Contrairement à l’attaque de dardargnan, celle-là fit du mal à mes pokémon. J’ai commencé à m’inquiéter sérieusement, mais c’était un dragon alors les pokémon de Justine ont réagi. Ce ne sont clairement pas des combattants féroces, pourtant ils sont venus à mon secours sans que je leur demande quoi que ce soit. Nymphali et Farfaduvet ont lancé un vent féérique, Drattak n’a pas apprécié, alors il s’est mis à écouter Jessy, bien décidée à me faire mordre la poussière.

« Draco-queue ! »

J’ai eu peur en voyant la violence de son coup de queue, j’ai reculé précipitamment et j’ai bousculé cette pauvre Mélodelfe. Elle avait l’air si désemparée elle aussi… A ce moment-là, je me suis dit qu’il fallait que je réagisse, qu’il fallait que je me comporte en dresseur. Ce n’est pas toujours évident car je suis collectionneur à la base, les compétitions pokémon c’est pas trop mon truc.

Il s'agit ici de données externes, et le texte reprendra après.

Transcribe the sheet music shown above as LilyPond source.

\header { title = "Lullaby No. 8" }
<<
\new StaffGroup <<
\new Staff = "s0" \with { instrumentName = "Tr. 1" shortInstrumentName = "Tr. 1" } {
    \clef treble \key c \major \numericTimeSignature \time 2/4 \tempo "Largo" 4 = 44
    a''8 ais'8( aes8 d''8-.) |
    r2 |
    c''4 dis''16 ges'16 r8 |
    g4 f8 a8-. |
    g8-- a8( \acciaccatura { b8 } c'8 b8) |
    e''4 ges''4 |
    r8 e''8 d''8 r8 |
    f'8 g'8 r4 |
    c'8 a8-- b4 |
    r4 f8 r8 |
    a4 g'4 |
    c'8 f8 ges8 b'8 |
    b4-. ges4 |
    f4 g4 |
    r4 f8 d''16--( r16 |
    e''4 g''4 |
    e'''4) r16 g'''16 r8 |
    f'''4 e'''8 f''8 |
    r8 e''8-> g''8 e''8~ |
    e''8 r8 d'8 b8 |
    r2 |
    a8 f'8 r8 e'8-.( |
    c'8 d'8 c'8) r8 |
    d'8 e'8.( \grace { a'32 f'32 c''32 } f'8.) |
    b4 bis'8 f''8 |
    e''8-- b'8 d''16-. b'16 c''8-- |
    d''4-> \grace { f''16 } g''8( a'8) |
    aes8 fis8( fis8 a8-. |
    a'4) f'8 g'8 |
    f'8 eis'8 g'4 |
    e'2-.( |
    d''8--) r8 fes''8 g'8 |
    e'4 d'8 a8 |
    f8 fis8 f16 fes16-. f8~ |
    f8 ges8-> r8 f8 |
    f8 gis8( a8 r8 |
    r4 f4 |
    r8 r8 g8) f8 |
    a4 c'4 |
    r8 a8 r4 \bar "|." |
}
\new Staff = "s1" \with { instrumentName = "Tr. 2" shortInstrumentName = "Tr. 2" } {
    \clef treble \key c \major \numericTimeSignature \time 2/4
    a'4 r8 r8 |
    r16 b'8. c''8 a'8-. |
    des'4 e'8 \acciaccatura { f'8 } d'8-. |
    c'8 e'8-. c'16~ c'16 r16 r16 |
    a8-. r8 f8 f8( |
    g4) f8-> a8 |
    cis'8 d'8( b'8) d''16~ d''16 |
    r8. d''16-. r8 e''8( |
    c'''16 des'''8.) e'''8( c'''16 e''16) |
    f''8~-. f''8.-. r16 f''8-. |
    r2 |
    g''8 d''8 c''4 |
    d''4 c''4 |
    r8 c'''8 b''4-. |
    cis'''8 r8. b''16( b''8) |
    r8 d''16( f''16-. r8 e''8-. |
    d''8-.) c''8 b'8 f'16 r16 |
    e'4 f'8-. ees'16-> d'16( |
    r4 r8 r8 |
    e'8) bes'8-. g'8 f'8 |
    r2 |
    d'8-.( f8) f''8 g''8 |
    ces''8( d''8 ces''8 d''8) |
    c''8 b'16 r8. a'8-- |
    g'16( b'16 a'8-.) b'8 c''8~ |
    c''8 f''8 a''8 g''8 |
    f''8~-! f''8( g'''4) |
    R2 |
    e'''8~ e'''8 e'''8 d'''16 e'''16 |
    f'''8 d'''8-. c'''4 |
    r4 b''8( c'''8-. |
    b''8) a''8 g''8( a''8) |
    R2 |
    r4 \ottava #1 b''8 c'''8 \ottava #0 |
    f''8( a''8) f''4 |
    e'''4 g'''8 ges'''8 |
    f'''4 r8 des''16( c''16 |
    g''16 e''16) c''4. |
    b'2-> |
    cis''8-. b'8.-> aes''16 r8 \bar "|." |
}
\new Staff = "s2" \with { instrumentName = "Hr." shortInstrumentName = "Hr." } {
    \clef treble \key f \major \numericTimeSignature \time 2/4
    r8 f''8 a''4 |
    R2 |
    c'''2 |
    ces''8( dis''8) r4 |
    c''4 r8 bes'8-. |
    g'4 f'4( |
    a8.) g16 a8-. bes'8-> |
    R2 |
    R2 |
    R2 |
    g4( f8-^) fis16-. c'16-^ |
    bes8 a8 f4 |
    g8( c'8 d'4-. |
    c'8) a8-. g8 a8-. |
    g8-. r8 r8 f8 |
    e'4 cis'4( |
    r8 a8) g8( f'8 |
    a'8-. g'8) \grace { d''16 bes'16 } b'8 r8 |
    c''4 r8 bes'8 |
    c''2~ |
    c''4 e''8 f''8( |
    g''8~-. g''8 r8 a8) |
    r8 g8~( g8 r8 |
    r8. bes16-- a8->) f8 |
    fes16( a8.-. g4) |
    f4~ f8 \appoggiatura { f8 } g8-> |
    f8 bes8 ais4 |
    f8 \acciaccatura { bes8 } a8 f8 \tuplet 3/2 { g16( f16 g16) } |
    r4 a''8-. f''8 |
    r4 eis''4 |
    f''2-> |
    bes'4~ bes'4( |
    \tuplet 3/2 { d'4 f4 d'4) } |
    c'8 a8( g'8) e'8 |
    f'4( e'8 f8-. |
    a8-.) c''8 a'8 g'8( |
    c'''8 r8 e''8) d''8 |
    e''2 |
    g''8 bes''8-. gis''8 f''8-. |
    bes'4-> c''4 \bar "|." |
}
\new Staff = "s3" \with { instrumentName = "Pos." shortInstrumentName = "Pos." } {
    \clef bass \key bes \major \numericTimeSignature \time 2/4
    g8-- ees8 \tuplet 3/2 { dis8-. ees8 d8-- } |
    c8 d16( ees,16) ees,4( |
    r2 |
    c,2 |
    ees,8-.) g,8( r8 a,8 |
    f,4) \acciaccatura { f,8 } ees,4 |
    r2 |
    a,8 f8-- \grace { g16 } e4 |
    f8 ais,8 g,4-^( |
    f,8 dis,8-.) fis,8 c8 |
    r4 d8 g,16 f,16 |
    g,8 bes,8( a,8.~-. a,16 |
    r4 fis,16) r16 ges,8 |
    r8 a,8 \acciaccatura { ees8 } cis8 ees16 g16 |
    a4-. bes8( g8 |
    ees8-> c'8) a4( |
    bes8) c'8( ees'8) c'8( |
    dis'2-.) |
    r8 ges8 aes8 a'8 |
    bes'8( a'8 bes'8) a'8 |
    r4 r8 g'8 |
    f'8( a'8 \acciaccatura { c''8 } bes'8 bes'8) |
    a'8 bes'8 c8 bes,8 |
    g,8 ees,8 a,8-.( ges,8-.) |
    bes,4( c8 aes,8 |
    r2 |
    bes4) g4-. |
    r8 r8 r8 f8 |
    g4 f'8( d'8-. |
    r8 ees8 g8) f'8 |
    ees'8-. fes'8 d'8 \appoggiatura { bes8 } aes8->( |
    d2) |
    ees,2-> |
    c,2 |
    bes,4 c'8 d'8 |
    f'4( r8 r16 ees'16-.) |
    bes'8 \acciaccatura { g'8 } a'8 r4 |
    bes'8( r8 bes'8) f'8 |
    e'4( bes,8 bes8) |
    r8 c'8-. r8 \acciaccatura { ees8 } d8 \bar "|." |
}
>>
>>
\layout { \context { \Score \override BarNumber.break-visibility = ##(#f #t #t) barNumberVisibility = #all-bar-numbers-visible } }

« Ca suffit drattak ! Mentali regard touchant ! Absol coup’psyko ! Leuphorie bomb’œuf !

- T’es qu’un lâche ! Me hurla Jessy. Trois pokémon contre un seul ! T’es vraiment le plus gros minable de la terre !!! »

J’étais complètement dépassé, pas tant par le combat que par la colère de Jessy. Je ne voyais vraiment pas comment j’allais faire pour m’en sortir.

« Dracosouffle !!! »

Drattak n’appréciait pas trop non plus d’être attaqué par plusieurs pokémon en même temps, alors il se lâcha sur sa dernière attaque. Je m’en voulais, mais il a fallu le mettre hors d’état de nuire, vu que ni lui, ni Jessy ne voulaient entendre raison.

« Bouchez-vous les oreilles vous autres ! Leuphorie berceuse ! »

Ils m’ont tous obéi comme ils ont pu, avec leurs pattes plaquées sur leurs oreilles. Grâce à ma leuphorie, j’ai réussi à endormir drattak. Jessy n’a pas soufflé une seule seconde, elle s’est mise à crier comme une dingue en direction du groupe de pokémon amassé autour de nous.

« Ty !!! »

Et là un tygnon arriva au pas de course. Il n’était plus de sa première jeunesse mais il était fort, vraiment très fort. Lui aussi je l’ai reconnu, mais lui ne se souvenait pas vraiment de moi.

« Ty j’ai besoin de ton aide pour que tu chasses cet intrus de ma maison !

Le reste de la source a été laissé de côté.